Читать «От Франсуа Вийона до Марселя Пруста. Страницы истории французской литературы Нового времени (XVI-XIX века). Том I» онлайн - страница 260

Андрей Дмитриевич Михайлов

Действительно, драматургическая система Корнеля отличается от системы Расина, она находится в противоречии с предписаниями Буало или аббата д’Обиньяка, автора популярного в свое время руководства «Практика театра» (1657).

Свои теоретические взгляды Корнель изложил в предисловиях и «разборах», которыми он сопроводил в 1660 году очередное издание своих пьес, а также в нескольких «Рассуждениях», написанных в это же время.

В своей теории драмы Корнель, как и его современники, отталкивался от положений Аристотеля. Но он существенным образом дополнял и развивал античного философа. Это коснулось вопроса о задачах драмы, о единствах, об отборе сюжетов и т. д.

В отличие от других классицистов, Корнель толковал правило о трех единствах достаточно широко, полагая, что следование ему должно сообразовываться с сюжетом пьесы. Он допускал и наличие в произведении боковых, второстепенных интриг, не возражал против некоторого расширительного понимания «времени» и «места» действия.

Еще важнее был спор Корнеля с д’Обиньяком о правдоподобии и правде. Автор «Родогуны» и «Ираклия» полагал, что «значительные сюжеты, которые сильно волнуют страсти и противопоставляют их душевные бури законам долга или голосу крови, должны всегда выходить за пределы правдоподобного. Они не встретили бы никакого доверия у зрителя, если бы не подтверждались либо авторитетом истории, который всегда убедителен, либо общественным мнением, которое заранее подготовляет и убеждает этих самых зрителей». Как верно заметил А. А. Аникст, «отстаивая “неправдоподобное”, Корнель, по существу, борется за право драматурга изображать такие исключительные случаи, в которых, однако, проявляются типичные черты человеческой природы».

Корнель был создателем трагедии на политические сюжеты.
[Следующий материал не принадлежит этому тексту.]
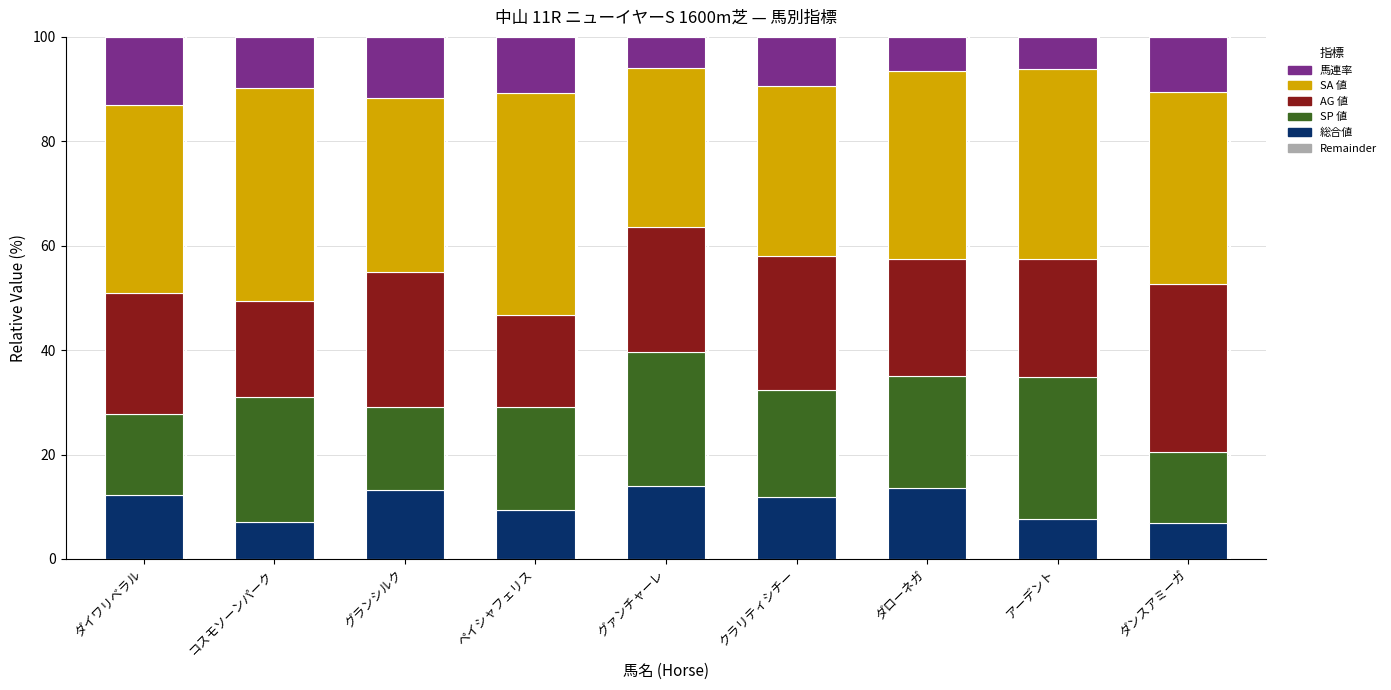

What is the highest value of the 総合値 series?

13.9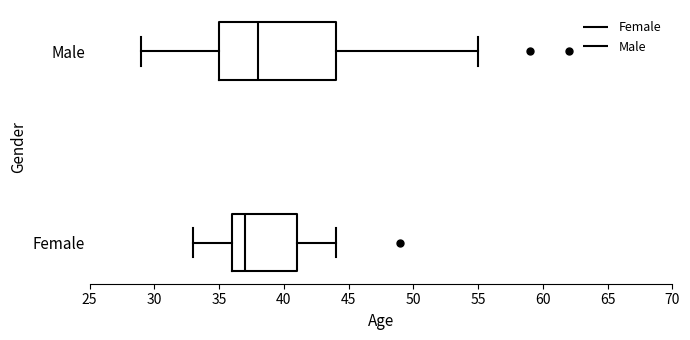

Which box has the furthest to the left median line?

Female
Наличие подобного сюжета в произведении он считал совершенно необходимым. Это было важное теоретическое положение, горячо принятое, в частности, драматургами эпохи Просвещения. Корнель писал в одном из своих «Рассуждений»: «Когда на сцене изображают простую любовную интригу между королями и когда никакая опасность не угрожает ни их жизни, ни их государству, то, хотя бы персонажи были блистательны, я не думаю, что действие будет настолько блистательным, чтобы подняться до уровня трагедии. Величие последней требует какого-либо большого государственного интереса и какой-либо более благородной и более мужественной страсти, чем любовь, например властолюбия или мести, и оно хочет устрашать более сильными несчастиями, чем потеря любовницы. Вполне уместно вводить в трагедию любовь, потому что она всегда заключает в себе много приятности и может послужить основой тем интересам и другим страстям, о которых я говорил; но надо, чтобы любовь удовольствовалась вторым местом в пьесе и уступила первое место этим интересам или страстям».